А часть итальянцев и уже испанцы (почти все из тех, кто решил эмигрировать) отправились южнее, в Уругвай и Аргентину. Ну и дальше вглубь континента, в Парагвай и Боливию. В связи со сложностями переезда этот поток особо мощным не был, но главным стало то, что количество перебраться в США заметно сократилась. Хотя бы потому, что на испанских судах стало гораздо проще (и гораздо, гораздо дешевле) в другие страны перебраться.
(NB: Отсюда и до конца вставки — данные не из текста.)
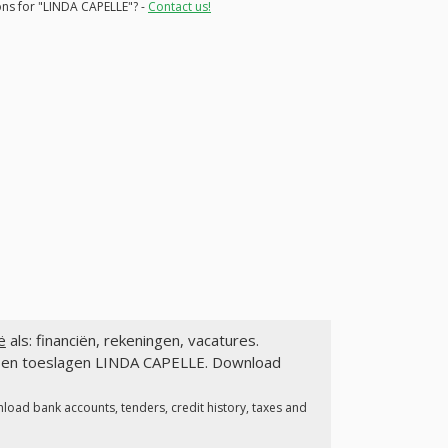
ions for "LINDA CAPELLE"? -
Contact us!
ë
als: financiën, rekeningen, vacatures.
en en toeslagen LINDA CAPELLE. Download
load bank accounts, tenders, credit history, taxes and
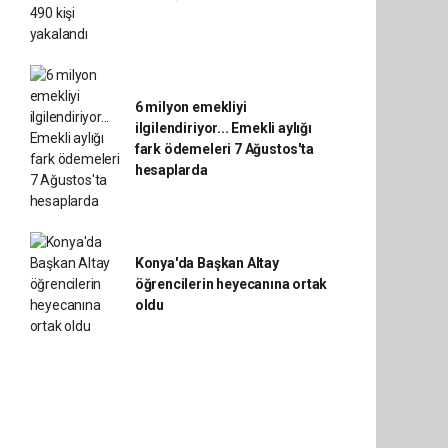
6 milyon emekliyi
ilgilendiriyor... Emekli aylığı
fark ödemeleri 7 Ağustos'ta
hesaplarda
Konya'da Başkan Altay
öğrencilerin heyecanına ortak
oldu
Да, число эмигрантов в тот же Уругвай было не особо велико, но перебиралось туда довольно много народу, обладающих очень специфическими профессиями — и уже уругвайский флот начал довольно быстро расти. И в середине августа в Петербург пришел уже совершенно уругвайский корабль: он и выстроен был в Уругвае, и экипаж на нем был полностью уругвайским. И пассажиры все, в Россию приехавшие, были уругвайцами. И один их этих «гостей Петербурга» привез мне пакет от Ларраньяги и де Тагле: два высших священника просили меня «оказать им срочную помощь», причем эту помощь я мог оказать лишь лично — но вот результаты этой помощи мне (и России) обещали ну просто огромные дивиденды!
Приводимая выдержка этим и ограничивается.